### THE TASK
Count the lines in the material below that contain the string "bars". Reply with the number alone.

### RECORDS FOR THIS TASK
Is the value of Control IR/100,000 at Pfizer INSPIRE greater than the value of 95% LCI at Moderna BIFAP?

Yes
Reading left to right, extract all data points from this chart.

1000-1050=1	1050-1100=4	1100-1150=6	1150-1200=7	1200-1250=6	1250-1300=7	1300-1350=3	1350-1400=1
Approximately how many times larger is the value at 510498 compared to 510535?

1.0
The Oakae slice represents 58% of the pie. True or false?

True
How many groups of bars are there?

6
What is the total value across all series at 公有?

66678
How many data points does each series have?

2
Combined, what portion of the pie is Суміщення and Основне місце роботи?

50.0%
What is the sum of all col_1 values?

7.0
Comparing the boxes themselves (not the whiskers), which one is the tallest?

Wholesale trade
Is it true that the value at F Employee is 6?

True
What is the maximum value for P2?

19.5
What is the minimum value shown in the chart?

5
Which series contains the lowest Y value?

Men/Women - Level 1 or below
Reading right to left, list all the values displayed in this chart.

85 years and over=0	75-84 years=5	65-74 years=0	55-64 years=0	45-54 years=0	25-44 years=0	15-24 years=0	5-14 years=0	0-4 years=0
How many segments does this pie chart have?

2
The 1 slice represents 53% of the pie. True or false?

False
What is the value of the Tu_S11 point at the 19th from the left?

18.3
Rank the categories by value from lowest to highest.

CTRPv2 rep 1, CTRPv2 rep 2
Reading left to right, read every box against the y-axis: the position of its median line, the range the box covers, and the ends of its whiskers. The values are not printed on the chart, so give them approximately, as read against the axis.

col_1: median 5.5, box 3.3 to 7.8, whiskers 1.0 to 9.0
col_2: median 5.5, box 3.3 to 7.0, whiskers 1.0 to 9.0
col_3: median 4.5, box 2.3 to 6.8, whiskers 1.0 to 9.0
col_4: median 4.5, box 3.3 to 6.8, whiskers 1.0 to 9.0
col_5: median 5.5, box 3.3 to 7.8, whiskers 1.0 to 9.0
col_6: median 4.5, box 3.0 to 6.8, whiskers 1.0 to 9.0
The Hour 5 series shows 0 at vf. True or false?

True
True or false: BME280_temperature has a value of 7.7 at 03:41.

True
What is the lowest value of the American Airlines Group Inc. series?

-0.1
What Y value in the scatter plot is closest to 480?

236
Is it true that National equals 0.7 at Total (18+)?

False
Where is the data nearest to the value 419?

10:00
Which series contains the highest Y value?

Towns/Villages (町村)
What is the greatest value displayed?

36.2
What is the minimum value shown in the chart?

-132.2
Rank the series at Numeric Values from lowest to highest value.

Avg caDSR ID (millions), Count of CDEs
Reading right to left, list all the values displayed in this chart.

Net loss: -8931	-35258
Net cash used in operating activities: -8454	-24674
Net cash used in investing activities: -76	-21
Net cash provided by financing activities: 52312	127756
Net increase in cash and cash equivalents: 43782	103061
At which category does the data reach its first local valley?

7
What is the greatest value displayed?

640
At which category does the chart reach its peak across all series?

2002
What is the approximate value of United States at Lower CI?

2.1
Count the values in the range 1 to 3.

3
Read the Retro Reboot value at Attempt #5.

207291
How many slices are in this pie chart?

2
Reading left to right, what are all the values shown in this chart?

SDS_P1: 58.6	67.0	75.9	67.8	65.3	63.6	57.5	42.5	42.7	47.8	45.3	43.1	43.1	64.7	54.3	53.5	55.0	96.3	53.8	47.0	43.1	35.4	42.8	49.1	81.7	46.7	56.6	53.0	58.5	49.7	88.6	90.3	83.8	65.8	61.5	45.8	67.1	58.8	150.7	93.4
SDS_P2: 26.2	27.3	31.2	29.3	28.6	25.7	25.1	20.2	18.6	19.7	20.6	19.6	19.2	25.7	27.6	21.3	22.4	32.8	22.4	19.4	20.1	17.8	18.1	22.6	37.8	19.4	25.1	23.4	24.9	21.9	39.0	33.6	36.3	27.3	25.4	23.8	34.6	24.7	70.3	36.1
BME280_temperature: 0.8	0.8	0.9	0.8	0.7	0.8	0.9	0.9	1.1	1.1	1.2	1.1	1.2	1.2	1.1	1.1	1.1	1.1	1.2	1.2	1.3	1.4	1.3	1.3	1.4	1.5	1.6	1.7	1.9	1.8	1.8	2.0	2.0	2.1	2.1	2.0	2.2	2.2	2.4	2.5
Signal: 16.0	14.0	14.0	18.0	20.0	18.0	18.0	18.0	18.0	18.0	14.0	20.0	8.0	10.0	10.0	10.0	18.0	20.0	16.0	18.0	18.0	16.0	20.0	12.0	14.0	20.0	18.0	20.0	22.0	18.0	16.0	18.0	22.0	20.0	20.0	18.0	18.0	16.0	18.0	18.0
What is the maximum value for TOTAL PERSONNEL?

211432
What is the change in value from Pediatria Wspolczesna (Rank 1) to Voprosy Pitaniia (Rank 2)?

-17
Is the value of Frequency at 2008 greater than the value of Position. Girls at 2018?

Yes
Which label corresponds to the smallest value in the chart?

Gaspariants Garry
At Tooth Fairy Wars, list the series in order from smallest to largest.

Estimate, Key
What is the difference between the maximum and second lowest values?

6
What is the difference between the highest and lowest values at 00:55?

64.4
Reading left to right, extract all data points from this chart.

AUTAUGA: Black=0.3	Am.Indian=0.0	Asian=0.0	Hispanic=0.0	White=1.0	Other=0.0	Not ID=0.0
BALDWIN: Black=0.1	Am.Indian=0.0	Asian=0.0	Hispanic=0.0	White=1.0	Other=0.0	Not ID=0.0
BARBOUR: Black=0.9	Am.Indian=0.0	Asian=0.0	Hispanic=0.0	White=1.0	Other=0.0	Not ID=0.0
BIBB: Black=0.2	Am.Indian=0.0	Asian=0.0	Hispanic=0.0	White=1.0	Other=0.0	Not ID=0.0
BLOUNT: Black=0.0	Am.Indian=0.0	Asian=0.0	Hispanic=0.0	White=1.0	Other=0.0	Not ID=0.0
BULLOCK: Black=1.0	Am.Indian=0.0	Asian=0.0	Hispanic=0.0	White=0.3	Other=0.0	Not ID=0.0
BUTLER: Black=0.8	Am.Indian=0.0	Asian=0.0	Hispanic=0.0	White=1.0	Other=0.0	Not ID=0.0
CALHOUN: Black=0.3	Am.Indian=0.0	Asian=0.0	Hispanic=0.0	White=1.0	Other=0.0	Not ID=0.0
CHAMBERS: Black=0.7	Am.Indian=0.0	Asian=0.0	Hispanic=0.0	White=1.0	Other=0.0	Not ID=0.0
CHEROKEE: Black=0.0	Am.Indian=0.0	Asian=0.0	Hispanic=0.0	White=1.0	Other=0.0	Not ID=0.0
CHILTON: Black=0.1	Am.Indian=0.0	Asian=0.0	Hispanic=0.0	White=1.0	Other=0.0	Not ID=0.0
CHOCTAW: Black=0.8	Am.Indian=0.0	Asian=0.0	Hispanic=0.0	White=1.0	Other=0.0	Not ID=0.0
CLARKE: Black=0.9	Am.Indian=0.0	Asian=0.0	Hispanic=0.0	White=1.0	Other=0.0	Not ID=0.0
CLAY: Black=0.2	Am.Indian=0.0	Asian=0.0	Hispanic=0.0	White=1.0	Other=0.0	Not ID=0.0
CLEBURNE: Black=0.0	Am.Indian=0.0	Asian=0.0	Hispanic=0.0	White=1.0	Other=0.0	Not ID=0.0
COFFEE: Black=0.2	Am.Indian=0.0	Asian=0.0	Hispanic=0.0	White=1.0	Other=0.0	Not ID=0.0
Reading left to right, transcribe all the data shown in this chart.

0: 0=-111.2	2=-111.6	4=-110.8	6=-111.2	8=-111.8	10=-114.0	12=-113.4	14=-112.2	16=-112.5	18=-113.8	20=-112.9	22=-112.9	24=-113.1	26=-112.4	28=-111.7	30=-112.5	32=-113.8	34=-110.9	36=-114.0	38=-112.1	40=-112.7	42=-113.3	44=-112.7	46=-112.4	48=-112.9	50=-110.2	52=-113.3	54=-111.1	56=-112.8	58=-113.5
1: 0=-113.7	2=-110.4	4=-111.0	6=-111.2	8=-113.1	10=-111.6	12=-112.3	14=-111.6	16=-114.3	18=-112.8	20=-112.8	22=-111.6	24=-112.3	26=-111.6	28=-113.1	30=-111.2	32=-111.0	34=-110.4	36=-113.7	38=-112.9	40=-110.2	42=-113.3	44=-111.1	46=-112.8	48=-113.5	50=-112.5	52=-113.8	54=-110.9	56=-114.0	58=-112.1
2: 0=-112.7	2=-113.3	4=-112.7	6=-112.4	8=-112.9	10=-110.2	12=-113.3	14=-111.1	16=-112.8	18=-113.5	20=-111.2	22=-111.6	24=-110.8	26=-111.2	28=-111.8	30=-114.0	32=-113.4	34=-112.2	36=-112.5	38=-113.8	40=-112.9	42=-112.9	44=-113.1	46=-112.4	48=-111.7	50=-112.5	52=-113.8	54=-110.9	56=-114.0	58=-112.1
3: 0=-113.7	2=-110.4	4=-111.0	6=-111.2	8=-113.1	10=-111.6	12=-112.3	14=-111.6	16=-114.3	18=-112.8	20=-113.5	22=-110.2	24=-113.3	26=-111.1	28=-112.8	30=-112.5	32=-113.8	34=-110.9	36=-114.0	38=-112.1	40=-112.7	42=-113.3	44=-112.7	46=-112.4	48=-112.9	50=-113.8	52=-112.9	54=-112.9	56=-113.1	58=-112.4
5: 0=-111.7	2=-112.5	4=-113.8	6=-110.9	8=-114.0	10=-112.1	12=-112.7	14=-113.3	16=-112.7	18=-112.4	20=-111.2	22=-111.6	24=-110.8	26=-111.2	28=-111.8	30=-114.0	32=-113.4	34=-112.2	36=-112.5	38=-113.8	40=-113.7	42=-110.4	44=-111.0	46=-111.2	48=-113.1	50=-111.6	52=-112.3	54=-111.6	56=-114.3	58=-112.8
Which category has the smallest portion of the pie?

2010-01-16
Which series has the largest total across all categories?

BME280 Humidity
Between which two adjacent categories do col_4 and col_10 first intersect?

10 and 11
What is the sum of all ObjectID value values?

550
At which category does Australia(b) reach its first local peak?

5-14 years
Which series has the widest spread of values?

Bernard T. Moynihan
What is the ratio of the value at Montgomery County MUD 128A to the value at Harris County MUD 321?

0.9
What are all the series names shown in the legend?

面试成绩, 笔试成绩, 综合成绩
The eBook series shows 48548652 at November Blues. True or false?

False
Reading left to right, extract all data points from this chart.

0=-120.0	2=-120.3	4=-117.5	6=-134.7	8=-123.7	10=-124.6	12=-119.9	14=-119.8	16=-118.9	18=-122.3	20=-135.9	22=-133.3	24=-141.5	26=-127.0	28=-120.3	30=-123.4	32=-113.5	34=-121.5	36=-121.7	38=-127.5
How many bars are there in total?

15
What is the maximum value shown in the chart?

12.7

### RESPONSE FOR THIS EXERCISE
2